Yesterday at least 26 people were killed and 17 injured after gunmen opened fire on tourists in the town of Pahalgam in Indian controlled Kashmir. The attack was the deadliest in the region since 2019.
Indian police blamed unspecified militants fighting against Indian rule in Pahalgam, but a self-named ‘Resistance Front’ claimed responsibility on social media. Pakistan’s government denied any involvement.
Why it Matters
The timing of the attack is a point of interest. The attack coincided with U.S. Vice-President J.D. Vance’s visit to India, with Indian Prime Minister Modi’s visit to Saudi Arabia, and it comes just before a large Hindu pilgrimage to the area. Terrorist groups sometimes choose to carry out attacks which coincide with high-profile events in order to increase their level of global publicity.

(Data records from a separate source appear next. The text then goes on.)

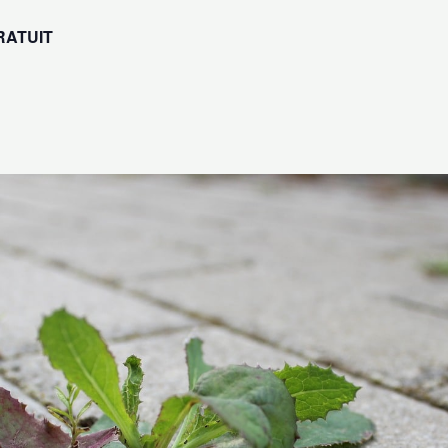
RATUIT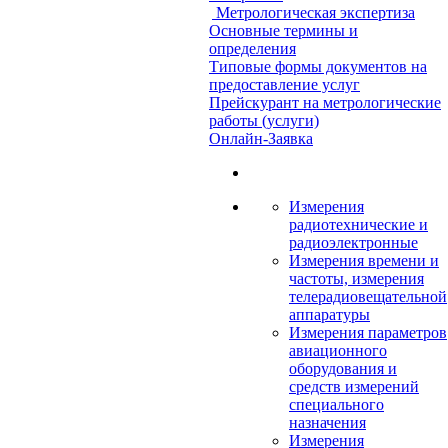
Метрологическая экспертиза
Основные термины и
определения
Типовые формы документов на
предоставление услуг
Прейскурант на метрологические
работы (услуги)
Онлайн-Заявка
Измерения
радиотехнические и
радиоэлектронные
Измерения времени и
частоты, измерения
телерадиовещательной
аппаратуры
Измерения параметров
авиационного
оборудования и
средств измерений
специального
назначения
Измерения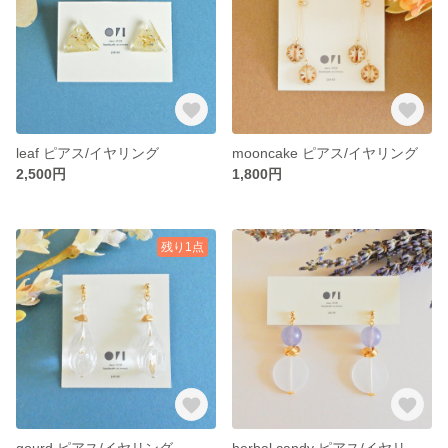
leaf ピアス/イヤリング
mooncake ピアス/イヤリング
2,500円
1,800円
残り1点
gourd ピアス/イヤリング
herbal candy ピアス/イヤリング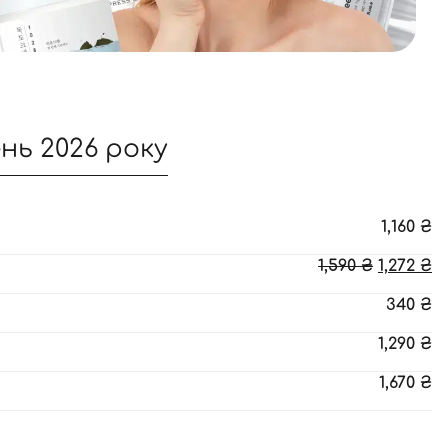
нь 2026 року
1,160
₴
Оригін
П
1,590
₴
1,272
₴
ціна:
ці
340
₴
1,590 ₴.
1,
1,290
₴
1,670
₴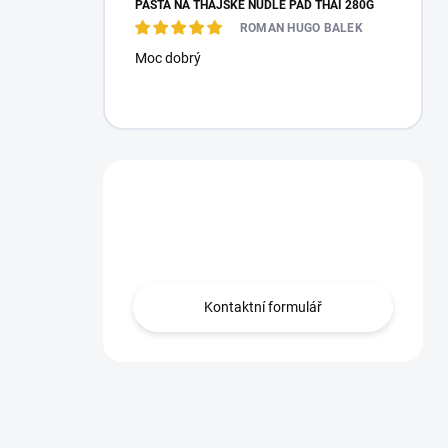
PASTA NA THAJSKÉ NUDLE PAD THAI 280G
ROMAN HUGO BALEK
Moc dobrý
Máte otázku?
Obraťte se na nás.
Kontaktní formulář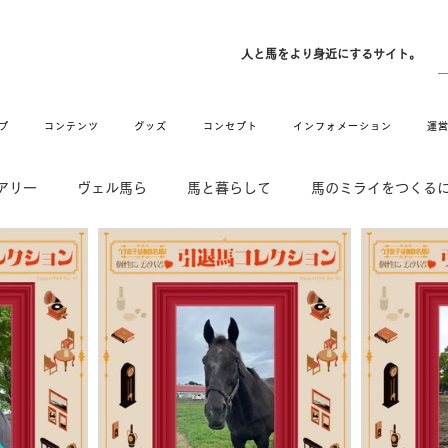
ン
人と馬をより身近にするサイト。
プ
コンテンツ
グッズ
コンセプト
インフォメーション
運
アリー
ヴェル馬ら
馬と暮らして
馬のミライをつくる
DE & HUG
舞姫の部屋
withuma.
引退馬コレクション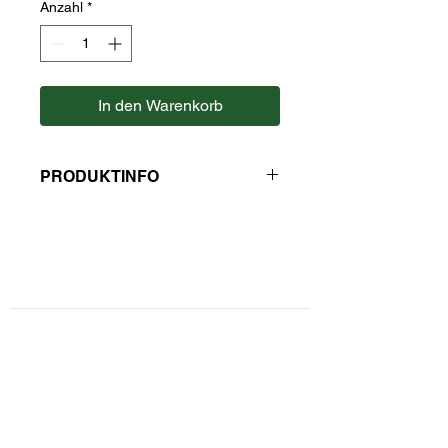
Anzahl
*
In den Warenkorb
PRODUKTINFO
Zutaten: Feinwürze (Salz,
Zwiebelgranulat, Dextrose,
Curcuma), Zwiebelgranulat, Curry,
Paprika edels., Pfeffer weiß, Ingwer,
Kontaktformular
Sonnenblumenöl.
Hersteller: Kaulfuss
Privatsphäre und Datenschutz
Widerrufsbelehrung
Zahlungsarten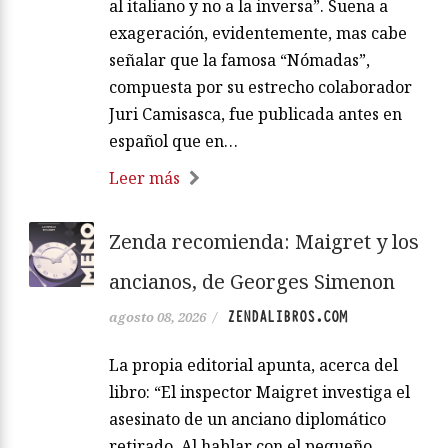
al italiano y no a la inversa”. Suena a
exageración, evidentemente, mas cabe
señalar que la famosa “Nómadas”,
compuesta por su estrecho colaborador
Juri Camisasca, fue publicada antes en
español que en…
Leer más
Zenda recomienda: Maigret y los
ancianos, de Georges Simenon
ZENDALIBROS.COM
agosto 08, 2026
/
La propia editorial apunta, acerca del
libro: “El inspector Maigret investiga el
asesinato de un anciano diplomático
retirado. Al hablar con el pequeño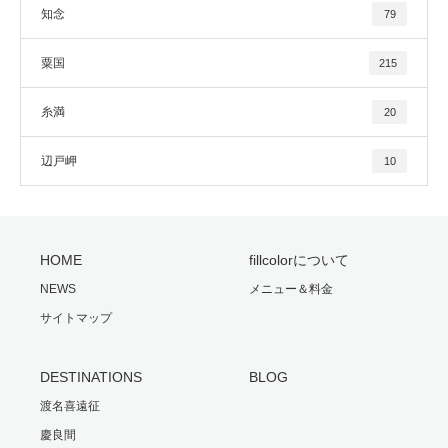
知念
79
粟国
215
糸満
20
辺戸岬
10
HOME
fillcolorについて
NEWS
メニュー＆料金
サイトマップ
DESTINATIONS
BLOG
渡名喜遠征
慶良間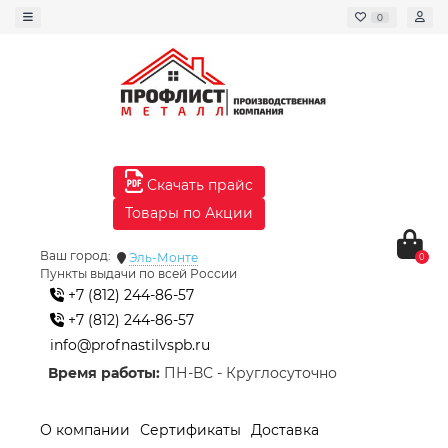
0
Скачать прайс
Товары по Акции
Ваш город:
Эль-Монте
0
Пункты выдачи по всей России
+7 (812) 244-86-57
+7 (812) 244-86-57
info@profnastilvspb.ru
Время работы:
ПН-ВС - Круглосуточно
О компании
Сертификаты
Доставка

India and Pakistan have a history of conflict in the Kashmir region, and this attack risks not only inflaming tensions between the two neighboring countries but also igniting a new round of conflict. The last time an attack like this took place in 2019, India retaliated days later with airstrikes against targets in Pakistan, then Pakistan carried out strikes against India. India and Pakistan have fought two wars and engaged in numerous skirmishes in the Kashmir region since 1947.
While Pakistan has denied any involvement in the latest attack, there is a long history of covert Pakistani support for militant groups in Kashmir, and the neighboring Northwest Frontier Province, in addition to Afghanistan. Pakistan is much smaller than India, and it regards those areas as necessary for the creation of strategic depth in a potential war with India. Many military officers in both nations believe another war over the Kashmir region is inevitable.
Since Pakistan lacks the resources to directly control Kashmir and the Northwest Frontier Province, it has often chosen to exercise indirect control through a number of local militant groups. By providing arms and money to these groups, Pakistan often gets a degree of cooperation from them. That includes carrying out attacks like the one in Pahalgam. Though, thus far there is no direct evidence Pakistan was behind the attack, there is evidence Pakistan was behind similar attacks in Kashmir in the past.
Militant groups in the area often practice an extreme form of Sunni Islam, and some members of Pakistan’s military share those same religious beliefs. That the recent attack targeted only Hindu’s is an indication that Muslim extremists could have been behind the attack.
How it Affects You
Both India and Pakistan are nuclear powers, and a full-scale war between them would likely result in millions of casualties and a significant disruption to the global economy. In the past, leaders in Islamabad and Delhi have exercised a degree of restraint, authorizing limited attacks against each while stopping short of full-scale warfare. But with each new round of conflict comes the risk that things could spiral out of control.